Copy the following records word for word.

— Begin The input —

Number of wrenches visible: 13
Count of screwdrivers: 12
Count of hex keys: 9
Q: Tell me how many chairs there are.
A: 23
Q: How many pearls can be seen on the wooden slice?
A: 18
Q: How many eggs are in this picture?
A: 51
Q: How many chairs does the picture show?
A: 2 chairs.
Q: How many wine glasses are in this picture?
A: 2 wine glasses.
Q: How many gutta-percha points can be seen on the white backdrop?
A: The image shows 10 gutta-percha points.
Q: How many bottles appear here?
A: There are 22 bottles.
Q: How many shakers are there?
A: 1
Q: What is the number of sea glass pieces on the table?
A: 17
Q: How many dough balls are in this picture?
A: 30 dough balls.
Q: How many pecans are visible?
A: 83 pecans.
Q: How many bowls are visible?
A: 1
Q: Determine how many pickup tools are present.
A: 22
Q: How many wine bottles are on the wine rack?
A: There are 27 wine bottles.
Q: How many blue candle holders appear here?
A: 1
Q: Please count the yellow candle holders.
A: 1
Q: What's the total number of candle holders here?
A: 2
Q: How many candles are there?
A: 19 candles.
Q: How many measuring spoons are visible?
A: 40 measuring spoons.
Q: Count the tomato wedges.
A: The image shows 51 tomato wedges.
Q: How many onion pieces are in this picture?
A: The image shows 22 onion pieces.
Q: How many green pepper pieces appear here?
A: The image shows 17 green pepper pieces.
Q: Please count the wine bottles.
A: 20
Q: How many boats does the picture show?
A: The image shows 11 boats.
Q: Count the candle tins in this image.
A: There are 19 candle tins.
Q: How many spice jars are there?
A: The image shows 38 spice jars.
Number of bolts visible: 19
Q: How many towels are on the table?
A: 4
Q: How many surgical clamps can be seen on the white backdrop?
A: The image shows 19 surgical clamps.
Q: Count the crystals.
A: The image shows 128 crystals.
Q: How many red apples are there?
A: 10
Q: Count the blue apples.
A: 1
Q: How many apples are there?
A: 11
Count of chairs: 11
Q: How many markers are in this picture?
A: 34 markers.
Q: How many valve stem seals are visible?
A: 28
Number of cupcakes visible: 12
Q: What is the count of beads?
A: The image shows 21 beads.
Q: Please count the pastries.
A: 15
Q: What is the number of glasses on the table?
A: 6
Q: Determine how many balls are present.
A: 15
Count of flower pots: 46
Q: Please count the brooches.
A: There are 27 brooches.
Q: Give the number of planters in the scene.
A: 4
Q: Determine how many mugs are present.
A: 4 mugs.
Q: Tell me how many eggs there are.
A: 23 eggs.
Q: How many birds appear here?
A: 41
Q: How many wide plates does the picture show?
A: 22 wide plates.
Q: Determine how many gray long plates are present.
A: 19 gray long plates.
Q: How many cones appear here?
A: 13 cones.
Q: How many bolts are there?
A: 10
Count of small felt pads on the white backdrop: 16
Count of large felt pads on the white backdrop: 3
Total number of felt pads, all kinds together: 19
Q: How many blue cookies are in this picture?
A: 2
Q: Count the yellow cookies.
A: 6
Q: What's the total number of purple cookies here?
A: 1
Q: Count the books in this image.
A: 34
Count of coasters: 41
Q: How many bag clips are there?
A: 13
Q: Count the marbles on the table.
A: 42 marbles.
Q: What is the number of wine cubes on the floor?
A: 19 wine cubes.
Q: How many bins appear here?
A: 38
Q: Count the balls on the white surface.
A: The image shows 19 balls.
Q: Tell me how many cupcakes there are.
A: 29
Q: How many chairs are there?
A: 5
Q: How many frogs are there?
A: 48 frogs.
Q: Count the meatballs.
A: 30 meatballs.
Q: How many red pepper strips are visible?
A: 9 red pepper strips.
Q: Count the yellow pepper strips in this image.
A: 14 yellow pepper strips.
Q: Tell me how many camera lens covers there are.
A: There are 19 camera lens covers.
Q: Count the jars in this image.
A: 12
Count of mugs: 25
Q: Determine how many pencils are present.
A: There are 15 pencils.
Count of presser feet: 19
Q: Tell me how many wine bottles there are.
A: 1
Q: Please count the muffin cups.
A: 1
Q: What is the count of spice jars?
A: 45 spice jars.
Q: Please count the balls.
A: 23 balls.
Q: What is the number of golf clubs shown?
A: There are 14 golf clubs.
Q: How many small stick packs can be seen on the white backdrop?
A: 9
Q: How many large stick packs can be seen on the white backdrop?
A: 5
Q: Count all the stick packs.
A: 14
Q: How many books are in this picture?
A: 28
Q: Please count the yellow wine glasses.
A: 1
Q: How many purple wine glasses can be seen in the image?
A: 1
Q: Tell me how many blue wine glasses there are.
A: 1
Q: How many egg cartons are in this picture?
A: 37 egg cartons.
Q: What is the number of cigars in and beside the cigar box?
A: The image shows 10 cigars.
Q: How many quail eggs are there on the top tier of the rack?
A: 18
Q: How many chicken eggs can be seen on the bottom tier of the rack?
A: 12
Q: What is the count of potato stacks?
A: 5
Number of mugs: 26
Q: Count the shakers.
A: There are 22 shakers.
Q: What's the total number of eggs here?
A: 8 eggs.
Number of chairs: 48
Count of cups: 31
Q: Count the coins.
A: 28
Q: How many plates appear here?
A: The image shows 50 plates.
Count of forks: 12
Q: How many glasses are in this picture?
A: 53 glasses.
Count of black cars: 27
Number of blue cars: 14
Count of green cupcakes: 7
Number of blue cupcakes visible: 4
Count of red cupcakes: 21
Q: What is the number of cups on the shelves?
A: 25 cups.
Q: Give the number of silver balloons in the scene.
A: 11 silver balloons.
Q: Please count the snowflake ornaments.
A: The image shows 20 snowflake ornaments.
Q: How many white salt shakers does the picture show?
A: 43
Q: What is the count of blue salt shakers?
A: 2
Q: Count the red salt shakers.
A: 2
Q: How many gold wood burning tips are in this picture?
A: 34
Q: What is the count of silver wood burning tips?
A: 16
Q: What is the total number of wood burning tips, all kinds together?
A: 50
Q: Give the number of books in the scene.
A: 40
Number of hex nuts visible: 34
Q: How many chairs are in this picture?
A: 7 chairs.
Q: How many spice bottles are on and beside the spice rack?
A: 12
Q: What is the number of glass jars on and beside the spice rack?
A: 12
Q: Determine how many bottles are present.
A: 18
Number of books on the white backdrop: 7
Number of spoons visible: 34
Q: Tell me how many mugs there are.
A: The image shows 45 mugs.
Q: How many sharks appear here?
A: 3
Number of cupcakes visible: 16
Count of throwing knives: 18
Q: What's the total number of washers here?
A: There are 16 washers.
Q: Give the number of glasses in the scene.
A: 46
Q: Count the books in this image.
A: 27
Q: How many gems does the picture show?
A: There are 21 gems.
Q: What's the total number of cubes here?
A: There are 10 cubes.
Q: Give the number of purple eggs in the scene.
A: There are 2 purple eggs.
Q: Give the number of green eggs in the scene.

— End The input —

_Exercise solution:_
Number of wrenches visible: 13
Count of screwdrivers: 12
Count of hex keys: 9
Q: Tell me how many chairs there are.
A: 23
Q: How many pearls can be seen on the wooden slice?
A: 18
Q: How many eggs are in this picture?
A: 51
Q: How many chairs does the picture show?
A: 2 chairs.
Q: How many wine glasses are in this picture?
A: 2 wine glasses.
Q: How many gutta-percha points can be seen on the white backdrop?
A: The image shows 10 gutta-percha points.
Q: How many bottles appear here?
A: There are 22 bottles.
Q: How many shakers are there?
A: 1
Q: What is the number of sea glass pieces on the table?
A: 17
Q: How many dough balls are in this picture?
A: 30 dough balls.
Q: How many pecans are visible?
A: 83 pecans.
Q: How many bowls are visible?
A: 1
Q: Determine how many pickup tools are present.
A: 22
Q: How many wine bottles are on the wine rack?
A: There are 27 wine bottles.
Q: How many blue candle holders appear here?
A: 1
Q: Please count the yellow candle holders.
A: 1
Q: What's the total number of candle holders here?
A: 2
Q: How many candles are there?
A: 19 candles.
Q: How many measuring spoons are visible?
A: 40 measuring spoons.
Q: Count the tomato wedges.
A: The image shows 51 tomato wedges.
Q: How many onion pieces are in this picture?
A: The image shows 22 onion pieces.
Q: How many green pepper pieces appear here?
A: The image shows 17 green pepper pieces.
Q: Please count the wine bottles.
A: 20
Q: How many boats does the picture show?
A: The image shows 11 boats.
Q: Count the candle tins in this image.
A: There are 19 candle tins.
Q: How many spice jars are there?
A: The image shows 38 spice jars.
Number of bolts visible: 19
Q: How many towels are on the table?
A: 4
Q: How many surgical clamps can be seen on the white backdrop?
A: The image shows 19 surgical clamps.
Q: Count the crystals.
A: The image shows 128 crystals.
Q: How many red apples are there?
A: 10
Q: Count the blue apples.
A: 1
Q: How many apples are there?
A: 11
Count of chairs: 11
Q: How many markers are in this picture?
A: 34 markers.
Q: How many valve stem seals are visible?
A: 28
Number of cupcakes visible: 12
Q: What is the count of beads?
A: The image shows 21 beads.
Q: Please count the pastries.
A: 15
Q: What is the number of glasses on the table?
A: 6
Q: Determine how many balls are present.
A: 15
Count of flower pots: 46
Q: Please count the brooches.
A: There are 27 brooches.
Q: Give the number of planters in the scene.
A: 4
Q: Determine how many mugs are present.
A: 4 mugs.
Q: Tell me how many eggs there are.
A: 23 eggs.
Q: How many birds appear here?
A: 41
Q: How many wide plates does the picture show?
A: 22 wide plates.
Q: Determine how many gray long plates are present.
A: 19 gray long plates.
Q: How many cones appear here?
A: 13 cones.
Q: How many bolts are there?
A: 10
Count of small felt pads on the white backdrop: 16
Count of large felt pads on the white backdrop: 3
Total number of felt pads, all kinds together: 19
Q: How many blue cookies are in this picture?
A: 2
Q: Count the yellow cookies.
A: 6
Q: What's the total number of purple cookies here?
A: 1
Q: Count the books in this image.
A: 34
Count of coasters: 41
Q: How many bag clips are there?
A: 13
Q: Count the marbles on the table.
A: 42 marbles.
Q: What is the number of wine cubes on the floor?
A: 19 wine cubes.
Q: How many bins appear here?
A: 38
Q: Count the balls on the white surface.
A: The image shows 19 balls.
Q: Tell me how many cupcakes there are.
A: 29
Q: How many chairs are there?
A: 5
Q: How many frogs are there?
A: 48 frogs.
Q: Count the meatballs.
A: 30 meatballs.
Q: How many red pepper strips are visible?
A: 9 red pepper strips.
Q: Count the yellow pepper strips in this image.
A: 14 yellow pepper strips.
Q: Tell me how many camera lens covers there are.
A: There are 19 camera lens covers.
Q: Count the jars in this image.
A: 12
Count of mugs: 25
Q: Determine how many pencils are present.
A: There are 15 pencils.
Count of presser feet: 19
Q: Tell me how many wine bottles there are.
A: 1
Q: Please count the muffin cups.
A: 1
Q: What is the count of spice jars?
A: 45 spice jars.
Q: Please count the balls.
A: 23 balls.
Q: What is the number of golf clubs shown?
A: There are 14 golf clubs.
Q: How many small stick packs can be seen on the white backdrop?
A: 9
Q: How many large stick packs can be seen on the white backdrop?
A: 5
Q: Count all the stick packs.
A: 14
Q: How many books are in this picture?
A: 28
Q: Please count the yellow wine glasses.
A: 1
Q: How many purple wine glasses can be seen in the image?
A: 1
Q: Tell me how many blue wine glasses there are.
A: 1
Q: How many egg cartons are in this picture?
A: 37 egg cartons.
Q: What is the number of cigars in and beside the cigar box?
A: The image shows 10 cigars.
Q: How many quail eggs are there on the top tier of the rack?
A: 18
Q: How many chicken eggs can be seen on the bottom tier of the rack?
A: 12
Q: What is the count of potato stacks?
A: 5
Number of mugs: 26
Q: Count the shakers.
A: There are 22 shakers.
Q: What's the total number of eggs here?
A: 8 eggs.
Number of chairs: 48
Count of cups: 31
Q: Count the coins.
A: 28
Q: How many plates appear here?
A: The image shows 50 plates.
Count of forks: 12
Q: How many glasses are in this picture?
A: 53 glasses.
Count of black cars: 27
Number of blue cars: 14
Count of green cupcakes: 7
Number of blue cupcakes visible: 4
Count of red cupcakes: 21
Q: What is the number of cups on the shelves?
A: 25 cups.
Q: Give the number of silver balloons in the scene.
A: 11 silver balloons.
Q: Please count the snowflake ornaments.
A: The image shows 20 snowflake ornaments.
Q: How many white salt shakers does the picture show?
A: 43
Q: What is the count of blue salt shakers?
A: 2
Q: Count the red salt shakers.
A: 2
Q: How many gold wood burning tips are in this picture?
A: 34
Q: What is the count of silver wood burning tips?
A: 16
Q: What is the total number of wood burning tips, all kinds together?
A: 50
Q: Give the number of books in the scene.
A: 40
Number of hex nuts visible: 34
Q: How many chairs are in this picture?
A: 7 chairs.
Q: How many spice bottles are on and beside the spice rack?
A: 12
Q: What is the number of glass jars on and beside the spice rack?
A: 12
Q: Determine how many bottles are present.
A: 18
Number of books on the white backdrop: 7
Number of spoons visible: 34
Q: Tell me how many mugs there are.
A: The image shows 45 mugs.
Q: How many sharks appear here?
A: 3
Number of cupcakes visible: 16
Count of throwing knives: 18
Q: What's the total number of washers here?
A: There are 16 washers.
Q: Give the number of glasses in the scene.
A: 46
Q: Count the books in this image.
A: 27
Q: How many gems does the picture show?
A: There are 21 gems.
Q: What's the total number of cubes here?
A: There are 10 cubes.
Q: Give the number of purple eggs in the scene.
A: There are 2 purple eggs.
Q: Give the number of green eggs in the scene.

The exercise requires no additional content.